Here’s how to discover a side job that will help you improve in your current work.
Consider the abilities you wish to enhance.
Take an inventory of your daily tasks and think about the abilities you’d like to enhance.
Is customer service a talent you’d like to hone if you work in retail or hospitality and have a lot of contact with customers? Is quick turnaround a skill you’d like to hone if you work in advertising and are frequently challenged with tight deadlines?
Make a note of what you believe you could improve on, either on previous comments from your boss or your own judgment of what you’d like to improve, and keep it in mind as you begin your hunt for a hustle.
Look into the various opportunities available.
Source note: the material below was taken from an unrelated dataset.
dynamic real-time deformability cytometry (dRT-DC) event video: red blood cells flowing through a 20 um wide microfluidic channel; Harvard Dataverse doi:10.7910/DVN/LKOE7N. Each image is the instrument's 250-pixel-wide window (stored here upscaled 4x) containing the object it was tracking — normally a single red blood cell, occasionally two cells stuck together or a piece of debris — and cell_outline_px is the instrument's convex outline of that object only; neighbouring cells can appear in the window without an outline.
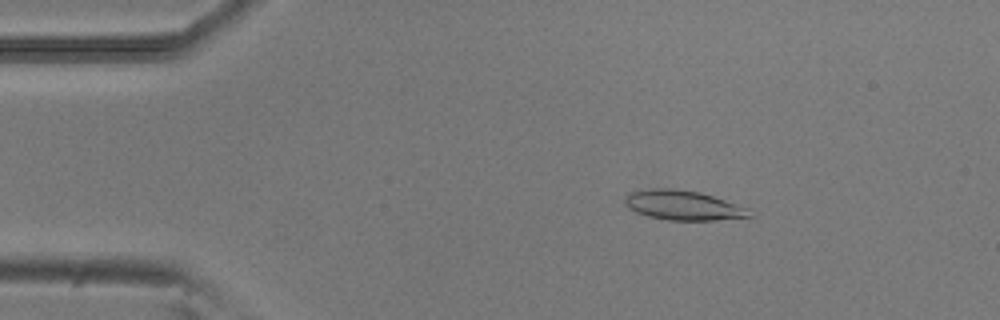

Once you’ve determined the abilities you’d like to cultivate, start looking through sites like LinkedIn, freelancer.com, Indeed, and FlexJobs to see what kinds of gigs individuals are offering that would be of interest to you.
If you’re interested in copywriting, for example, try searching for “freelance copywriting” and “freelance copywriter” to see what chances come up, recommends Daniella Flores, founder of side hustle blog I Like To Dabble. You can also look for communities on social media sites like Facebook and Twitter specialized to the type of work you do, where businesses occasionally post project openings.
Create a profile on a freelancing website.
On sites like Fiverr, Upwork, and TaskRabbit, you can also check what kind of work and skills freelancers are offering.
A search for “lawyer” on Fiverr yields services such as contract writing, legal advising, and trademark registration. On TaskRabbit, a search for “organization” yields services such as decluttering, cleaning, and labeling. “Even individuals in HR who are always reviewing resumes,” Flores says. “They can write resumes.”